For electrophoretic mobility shift assay to monitor NF-κB activation of intestinal mucosa, 10 μg of nuclear extracts was preincubated- in 10 μL reaction buffer [2 ng poly dI_dC (Sigma Company), 25% glycerol, 1 mol/L NaCl, 10 mmol/L MgCl2, 10 mmol/L DTT, 0.2 mol/L Tris HCl, 10 mmol/L EDTA] for 15 min at room temperature. As a controlmeasure, 1 μL 200-fold molar excess of cold NF-κB competitor oligonucleotide probe was added during preincubation. After pre-incubation, 25000-50000 CPM 32P end-labeled NF-κB oligonucleotide hot probe (5’-AGTTGGGGACTTTCCCAGGC-3’; 3’-CTCCCCTGAAAGGGTCCGTTGA-5’; composed by Shanghai Sangon Biological Engineering Company) was added to the reaction mixture and incubated for 30 min. The reaction mixture was loaded onto a 8% polyacrylamide gel containing Tris-borate-ethylenediamine-tetraacetic acid buffer and electrophoresis was performed at 130 V for 3 h. Gels were dried and exposed to Kodak X-ray film.
IκB degradations analysis
Using the same technique as herein before narrated for cytoplasmic protein extracts and protein concentrations measure. Using Western blot analysis to monitor degradations of cytoplasmic IκB protein of intestinal mucosa. For each sample, equal amounts (50 μg, 20 μL) of protein lysates were heated to 97 °C for 5 min and loaded onto 12% SDS-PAGE gel. Proteins were electrotransfered to PVDF membranes (Bio-Rad Company) by BIO-RAD TRANS-BLOT SEMI-DRY TRANSGER CELL apparatus, blocked in Blocking Buffer (1×TBS, 0.1% Tween with 50 g/L nonfat dry milk) for 1 h at room temperature, and then incubated membrane and 1:500 rabbit polyclonal anti-IκBα primary antibody overnight at 4 °C. (Santa Cruz Biotechnology Company). Incubated membrane with 1:5000 Peroxidase-Conjugated (HRP-conjugated) secondary antibodies for 1 h at room temperature, and then to detect protein marker in ECL Western blotting detection reagents (Amersham Company). Exposed to Kodak X-ray film are developed.

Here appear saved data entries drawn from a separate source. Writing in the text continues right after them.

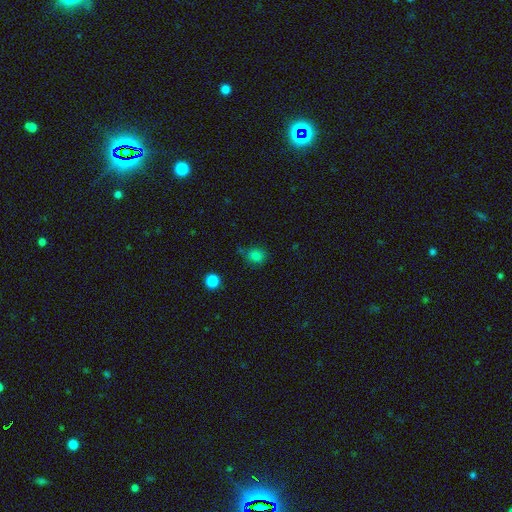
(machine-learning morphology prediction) The model was most divided on "how rounded": round: 73%, in between: 26%, cigar-shaped: 1%. More confident: smooth or featured — smooth (81%); merging — none (73%).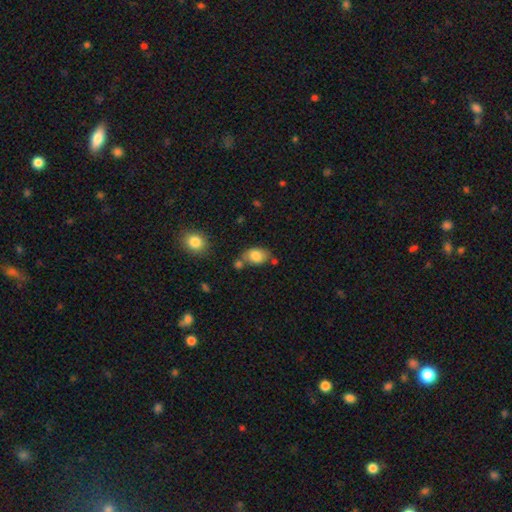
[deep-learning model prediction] A smooth galaxy with no disk features (81%) that is in between round and cigar-shaped (83%).

Vote fractions:
- Smooth or featured? smooth: 81% / featured or disk: 11% / star or artifact: 8%
- How rounded? in between: 83% / round: 16% / cigar-shaped: 1%
- Merging? none: 58% / minor disturbance: 20% / merger: 17% / major disturbance: 5%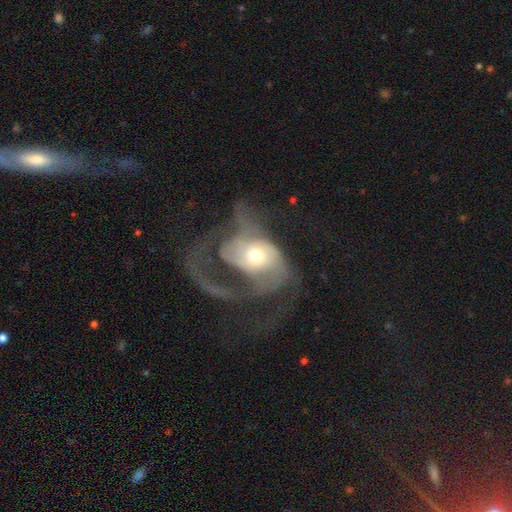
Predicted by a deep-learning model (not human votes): Q: Smooth or featured?
A: featured or disk (74%); runner-up: smooth (19%)
Q: Edge-on disk?
A: no (97%); runner-up: yes (3%)
Q: Bar?
A: no (73%); runner-up: weak (21%)
Q: Spiral arms?
A: yes (76%); runner-up: no (24%)
Q: Spiral winding?
A: loose (43%); runner-up: medium (39%)
Q: Spiral arm count?
A: 2 (29%); runner-up: can't tell (23%)
Q: Bulge size?
A: moderate (54%); runner-up: small (36%)
Q: Merging?
A: major disturbance (65%); runner-up: none (19%)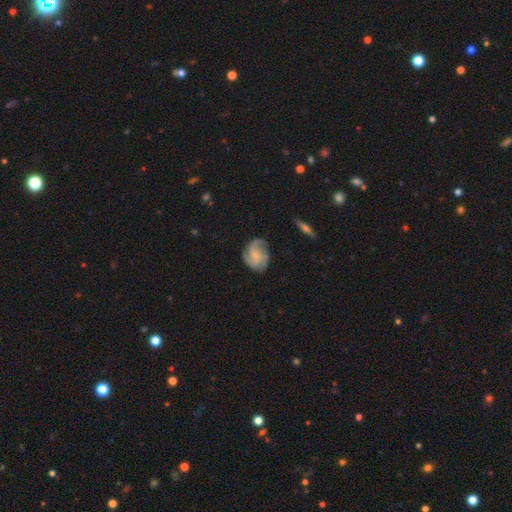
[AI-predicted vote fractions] Smooth or featured? featured or disk (74%)
Edge-on disk? no (98%)
Bar? no (62%)
Spiral arms? yes (94%)
Spiral winding? medium (48%)
Spiral arm count? 3 (52%)
Bulge size? small (48%)
Merging? none (68%)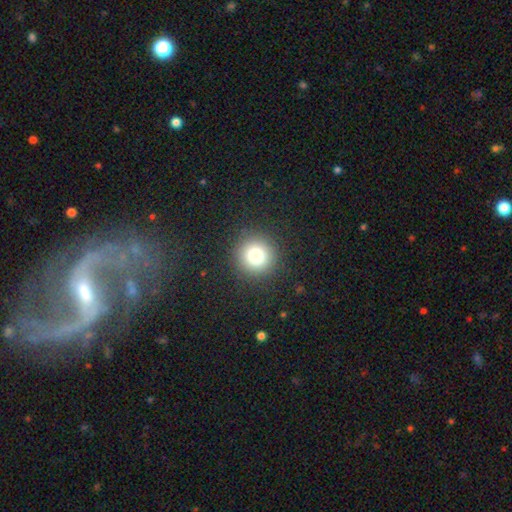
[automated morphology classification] Q: Smooth or featured?
A: smooth (78%); runner-up: star or artifact (13%)
Q: How rounded?
A: round (94%); runner-up: in between (5%)
Q: Merging?
A: none (91%); runner-up: minor disturbance (5%)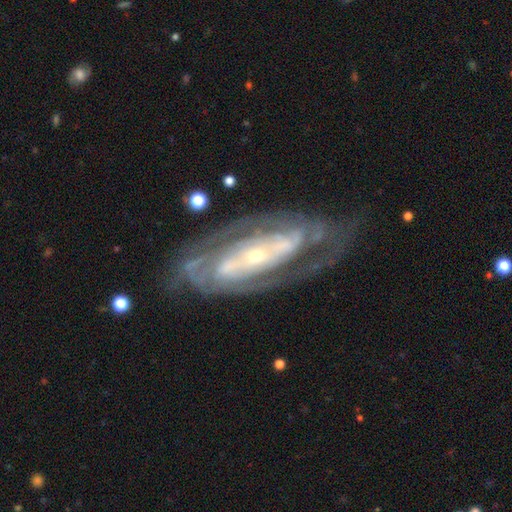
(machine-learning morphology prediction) Smooth or featured?
  - featured or disk: 88% *
  - smooth: 8%
  - star or artifact: 5%
Edge-on disk?
  - no: 91% *
  - yes: 9%
Bar?
  - no: 45% *
  - strong: 33%
  - weak: 22%
Spiral arms?
  - yes: 89% *
  - no: 11%
Spiral winding?
  - tight: 60% *
  - medium: 31%
  - loose: 9%
Spiral arm count?
  - 2: 53% *
  - can't tell: 25%
  - 3: 10%
  - 4: 5%
  - 1: 4%
  - more than 4: 4%
Bulge size?
  - small: 73% *
  - moderate: 22%
  - large: 3%
  - none: 1%
  - dominant: 1%
Merging?
  - none: 71% *
  - minor disturbance: 16%
  - major disturbance: 11%
  - merger: 2%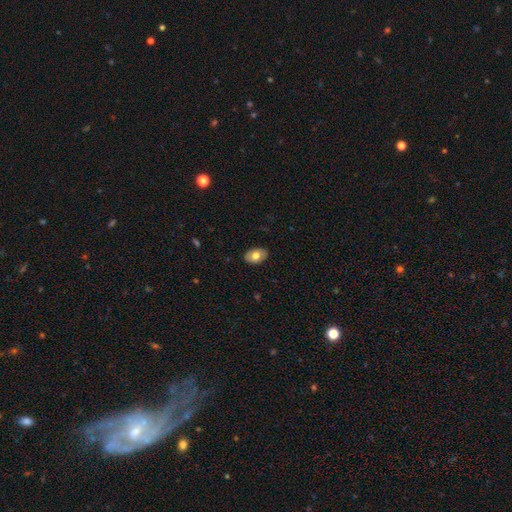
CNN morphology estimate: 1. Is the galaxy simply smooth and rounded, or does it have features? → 70% smooth, 24% featured or disk, 7% star or artifact.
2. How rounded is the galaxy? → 87% in between, 12% round, 1% cigar-shaped.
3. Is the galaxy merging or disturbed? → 86% none, 11% minor disturbance, 2% major disturbance, 1% merger.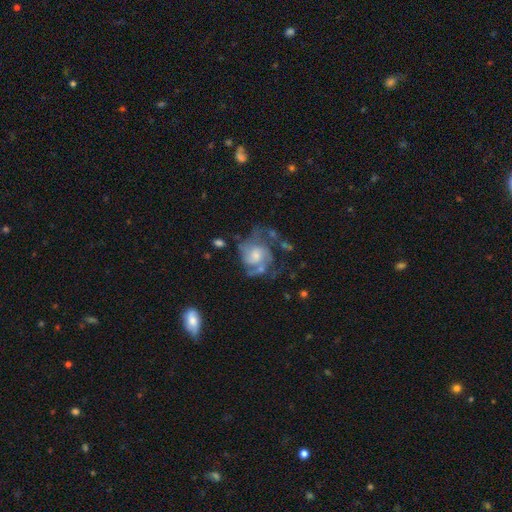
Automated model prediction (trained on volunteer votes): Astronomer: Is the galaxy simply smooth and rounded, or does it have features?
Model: featured or disk — 74%.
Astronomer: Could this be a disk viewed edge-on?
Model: no — 98%.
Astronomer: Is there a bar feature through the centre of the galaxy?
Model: no — 66%.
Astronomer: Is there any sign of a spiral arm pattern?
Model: yes — 87%.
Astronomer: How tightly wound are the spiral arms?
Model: medium — 47% (runner-up: tight, 34%).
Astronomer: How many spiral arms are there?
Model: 2 — 42% (runner-up: can't tell, 24%).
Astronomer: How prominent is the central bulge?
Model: moderate — 48% (runner-up: small, 33%).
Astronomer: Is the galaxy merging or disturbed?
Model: none — 41% (runner-up: major disturbance, 28%).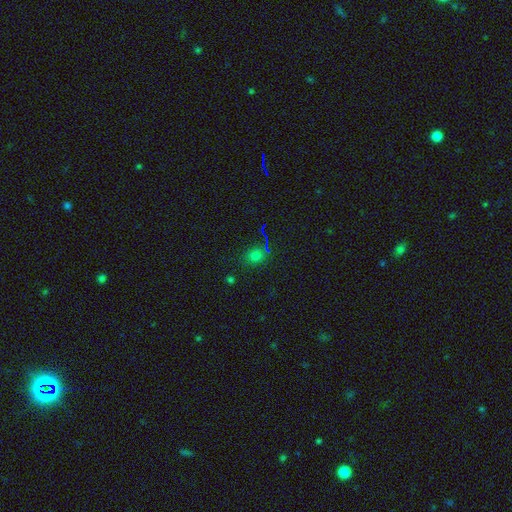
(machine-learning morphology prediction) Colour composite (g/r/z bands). It shows a smooth galaxy with no disk features (64%) that is round (75%). Merging: none (80%).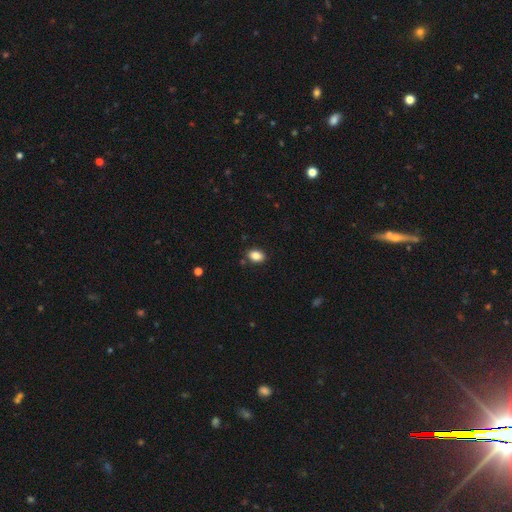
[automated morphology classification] Smooth or featured? Predicted: smooth (p=0.86). How rounded? Predicted: in between (p=0.82). Merging? Predicted: none (p=0.86).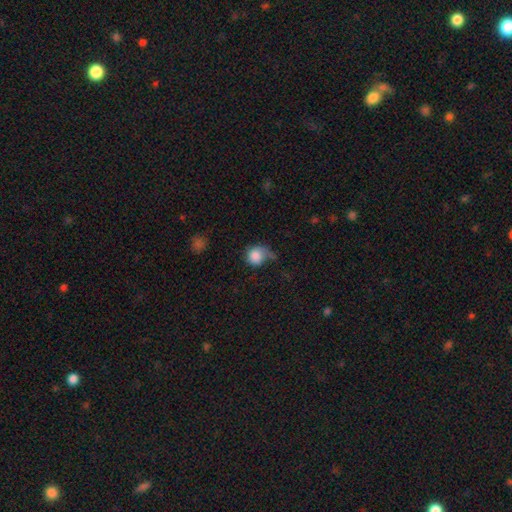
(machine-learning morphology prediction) smooth 83%, featured or disk 9%, star or artifact 8%. Down the decision tree: how rounded — round (80%); merging — none (35%).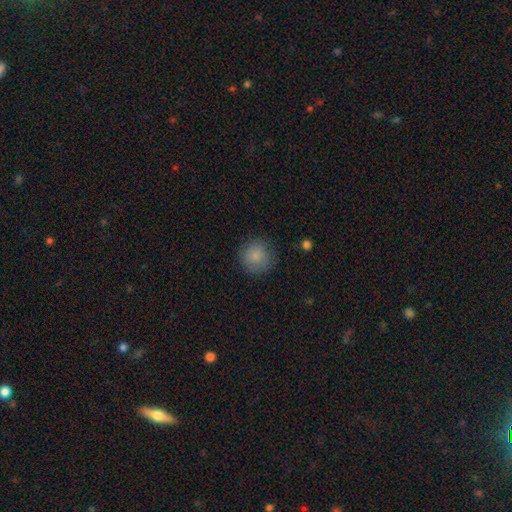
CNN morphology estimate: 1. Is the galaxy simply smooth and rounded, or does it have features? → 85% smooth, 9% star or artifact, 6% featured or disk.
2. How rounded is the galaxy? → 93% round, 6% in between, 1% cigar-shaped.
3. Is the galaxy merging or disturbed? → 83% none, 12% minor disturbance, 4% major disturbance, 1% merger.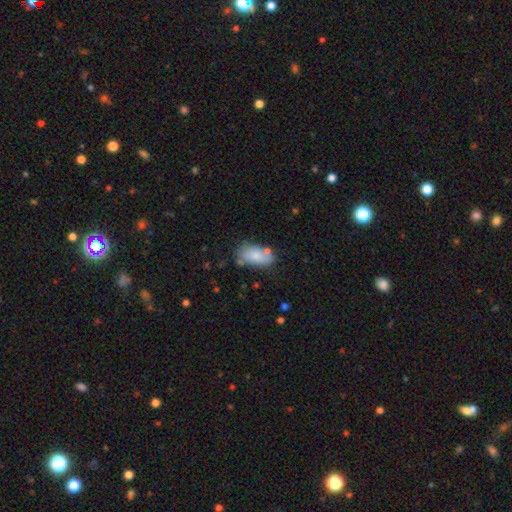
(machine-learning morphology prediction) A smooth galaxy with no disk features (77%) that is in between round and cigar-shaped (91%).

Vote fractions:
- Smooth or featured? smooth: 77% / featured or disk: 16% / star or artifact: 7%
- How rounded? in between: 91% / cigar-shaped: 5% / round: 4%
- Merging? none: 63% / minor disturbance: 20% / merger: 12% / major disturbance: 6%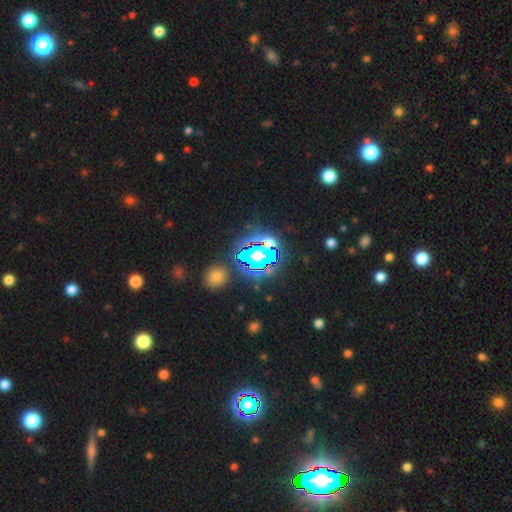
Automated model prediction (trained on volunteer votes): Smooth or featured? Predicted: star or artifact (p=0.64).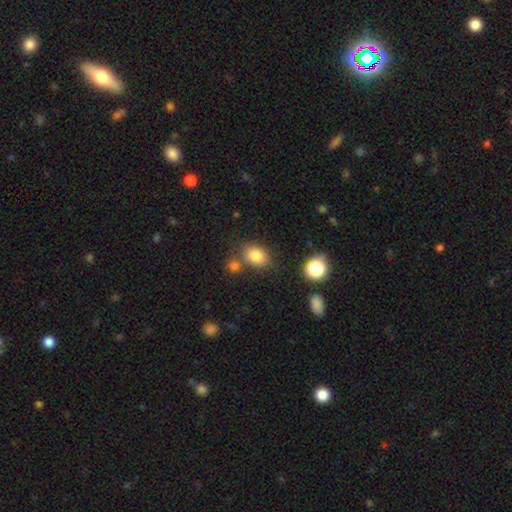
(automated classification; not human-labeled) smooth-or-featured: smooth: 82% | star or artifact: 11% | featured or disk: 7%
  how-rounded: in between: 65% | round: 33% | cigar-shaped: 1%
  merging: none: 67% | merger: 15% | minor disturbance: 14% | major disturbance: 4%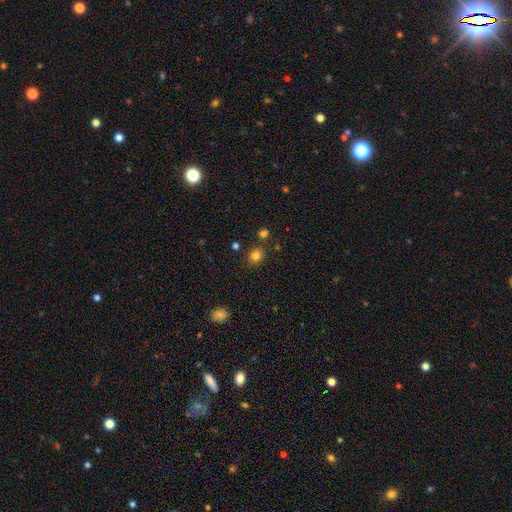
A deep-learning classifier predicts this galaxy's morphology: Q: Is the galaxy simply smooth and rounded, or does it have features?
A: smooth — 80%.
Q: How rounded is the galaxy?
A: round — 76%.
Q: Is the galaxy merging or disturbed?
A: none — 84%.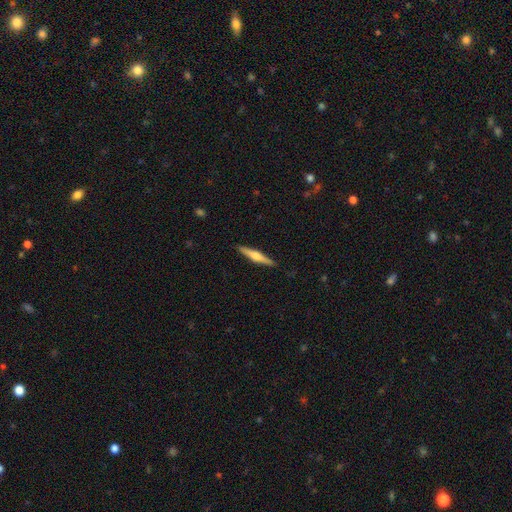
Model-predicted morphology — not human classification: smooth-or-featured: featured or disk: 64% | smooth: 30% | star or artifact: 5%
  disk-edge-on: yes: 98% | no: 2%
    edge-on-bulge: rounded: 86% | boxy: 9% | none: 5%
  merging: none: 91% | minor disturbance: 7% | major disturbance: 1% | merger: 1%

Cytokine IL1β and IL10 mRNA analysis
Semi-quantitative RT-PCR analysis of IL1β and IL10 mRNA was extracted from total RNA from 50 to 100 mg colon mucosa with TRIzol Reagent (Invitrogen Company). The 1 μg RNA was converted to complementary DNA using random hexonucleotides in 10 μL of reverse-transcription reaction solution and then used for polymerase chain reaction, and then using Oligo-dT Primer and M-MuLV reverse transcriptases (Promega Company). For PCR amplification, one-fourth of the reverse transcription product and 10 mmol/L of each oligonucleotide as primers were used. After one denaturation step at 95 °C for 5 min, 30 cycles of amplification were performed: denaturation at 94 °C for 30 s, annealing at 47 °C for 45 s, synthesis at 72 °C for 1 min, and extension at 72 °C for 5 min. The primers used were as follows: to check cDNA quality, GAPDH sense: 5’-ACCACAGTCCATGCCATCAC-3’, GAPDH antisense 5’-TCCACCACCCTGTTGCTGTA-3’ (452 bp); IL1β sense: 5’-CTTCTTCTTTGGGTATTGTT-3’, IL1β antisense: 5’-CCTCTGTGACTCGTGGGA-3’ (325 bp); IL10 sense: 5’-GCAGACAAACAATACGC-3’ IL10 antisense: 5’-ACTTGCCCTCATCCC-3’ (264 bp). One-tenth of the amplified products was run on 1% agarose gels in 1×Tris-borate-ethylenediamine-tetraacetic acid buffer and visualized with ethidium bromide.
Statistics analysis
The results of rats’ body weight were expressed as mean±SE. The Survival rates comparison was determined by the χ2 test, with P<0.05 considered significant. Statistics of histologic scores were determined by Two-Independent Samples Tests, with P<0.05 was considered significant. All data were automatically performed by statistical software.
RESULTS
Effects of curcumin on the survival rate of rats with TNBS-induced colitis
As shown in Figure 1, the survival-rate of positive model rats with TNBS-induced colitis was 60%. The survival rate of negative control rats with 50% ethanol was 100%. In preventive and therapeutic model, the survival rates of rats were 93.33% and 80%. The survival rate of positive control rats treated with 0.5% SASP was 76.67%. Compared to that of rats with colitis, the survival rate of rats treated with medicine was significantly higher. However, the survival rate of 2.0% curcumin preventive mode is particular (against group 2, P<0.02). According to the data, preventive treatment with curcumin is capable of increasing the survival rate of rats with colitis induced by TNBS.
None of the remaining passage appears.